Perché difendiamo Kyiv
Trump svilisce ogni lotta democratica, ma l’Ucraina libera è la garanzia di sicurezza per tutti
Il catastrofismo attorno al piano americano per l’Ucraina e alla leadership di Volodymyr Zelensky, scossa da uno scandalo di corruzione che non coinvolge lui direttamente ma i suoi collaboratori sì, ha scandito la copertura mediatica di quest’ultima settimana di guerra (oggi sono 1.368 giorni di aggressione russa all’Ucraina). Zelensky è all’angolo, Zelensky è furioso, Zelensky è un’anatra zoppa, Zelensky attraversa una crisi fatale, Zelensky deve dare un segnale: questo è il tenore delle analisi pubblicate sui media occidentali. Vladimir Putin se n’è subito approfittato, sprezzante: gli ucraini pensano ai loro water d’oro e non al popolo, ha detto dal pulpito del presidente di una Russia che non disdegna il lusso pacchiano e che ha fatto ammazzare in un gulag siberiano l’oppositore che ha denunciato la corruzione del regime.

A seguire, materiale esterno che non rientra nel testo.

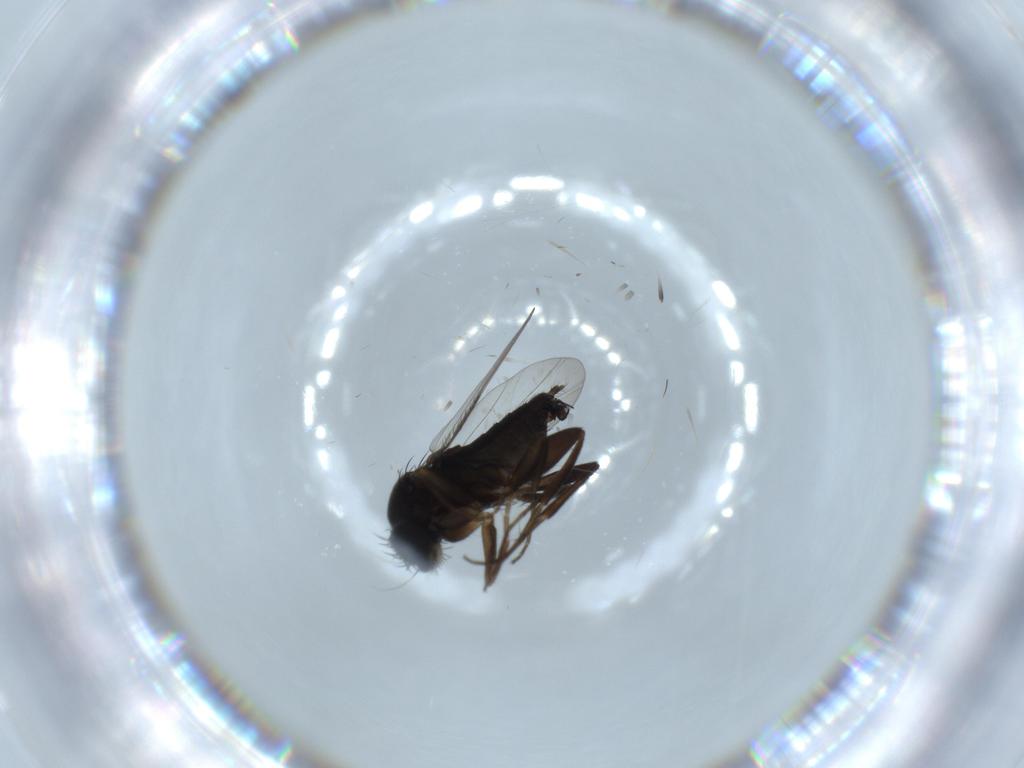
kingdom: Animalia
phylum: Arthropoda
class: Insecta
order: Diptera
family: Phoridae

Gli americani, in questo senso, sono stati più coerenti: Donald Trump ha accettato un Boeing 747 da un paese straniero in cerca di favori, ha preso un lingotto d’oro del valore di 130 mila dollari da un altro paese e ha i parenti che fanno affari in criptovalute con governi stranieri: diciamo che non è la corruzione ucraina il motivo per cui i trumpiani si accaniscono su Zelensky, semmai vogliono rientrare dell’investimento di una guerra che considerano evitabile (nel piano in 28 punti questo aspetto è piuttosto chiaro).

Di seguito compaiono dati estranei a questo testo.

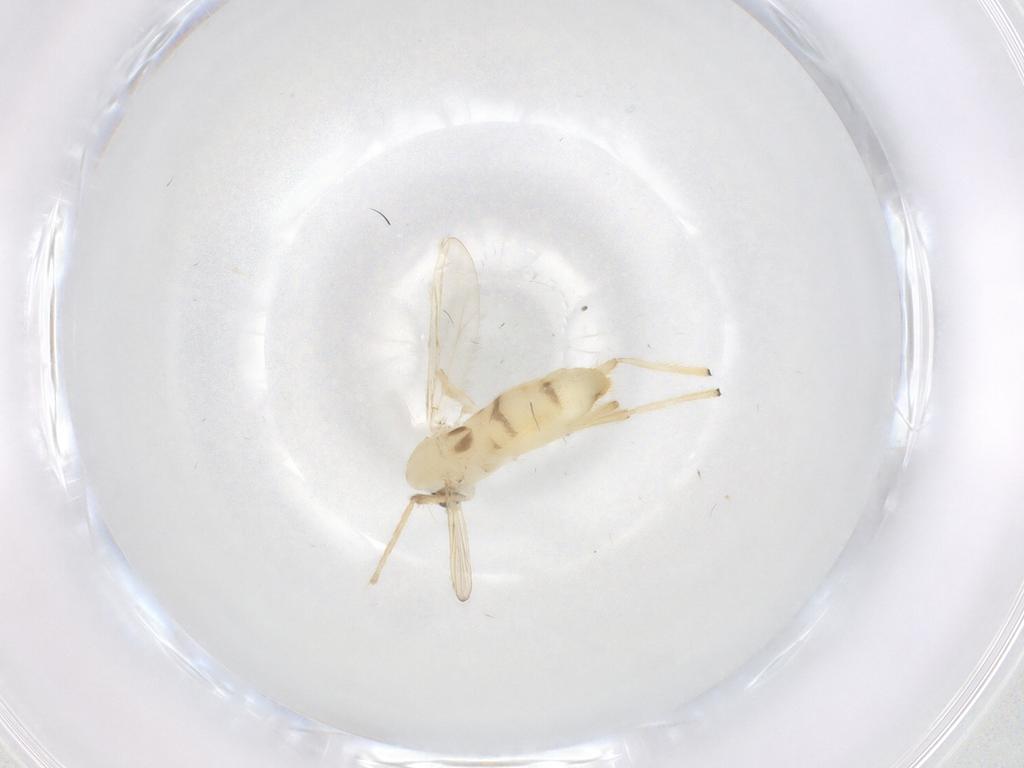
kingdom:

Gli europei invece sono andati nel panico, pressati come sono dai partiti sovranisti antiucraini – che sono quelli che si finanziano nei modi più creativi, nel migliore dei casi, e più illegali in tutti gli altri – che si sono avventati sullo scandalo di corruzione per dire: ecco, ci fate buttare via i nostri soldi.
L’Economist, che non è mai tenero con il sistema di potere del presidente ucraino, anzi, in un editoriale rimette in ordine le cose: “L’Ucraina non è, e non è mai stata, un modello limpido di governance. Non è per questo che l’occidente ha speso circa 400 miliardi di dollari – e il numero continua a crescere – per contribuire a difenderla. Se il sostegno occidentale dovesse vacillare, l’unico vincitore sarebbe Putin”. Non difendiamo gli ucraini perché sono integerrimi o resistenti come l’acciaio, li difendiamo perché sono stati ingiustamente aggrediti, perché sono un paese indipendente, sovrano e libero che proprio per questa sua ambizione democratica è stato vessato da un vicino vorace e sanguinario. Ieri, mentre contavano i morti quotidiani causati dai russi e partecipavano ai funerali dei morti dei giorni precedenti, gli ucraini celebravano il giorno della dignità e della libertà, in ricordo della rivoluzione del 2004 e di quella del 2013, quando migliaia di persone scesero nelle piazze per difendere il loro diritto di decidere autonomamente del loro futuro – un futuro europeo e libero (non perdere “la dignità” è anche l’espressione usata da Zelensky nel suo discorso di ieri, fierissimo, che è stato paragonato al “se necessario per anni, se necessario da soli” che disse Churchill per definire la battaglia contro i nazisti).
In questi dieci mesi alla Casa Bianca, Trump è riuscito a svuotare la difesa dell’Ucraina del suo valore globale, ne ha fatto una questione geografica (se ne occupano gli europei che sono lì vicini), economica (non dando più le armi gratuitamente ma facendole pagare agli europei) e ideologico-personale (mettere fine alla guerra con qualsiasi pace trovabile, anche una miserabile, basta che passi alla storia come la pace di Trump). Ma la difesa dell’Ucraina è tutt’altra cosa: è la difesa dell’integrità territoriale di un paese indipendente, è la difesa di un popolo europeo che vuole vivere con le regole e i diritti dell’occidente, è la difesa di un paese che sta facendo scudo contro la Russia per mettere in sicurezza tutti noi perché Putin è insaziabile. Non è un atto di generosità, la difesa dell’Ucraina, è la salvaguardia di un interesse europeo e americano, e costa molto meno di una capitolazione.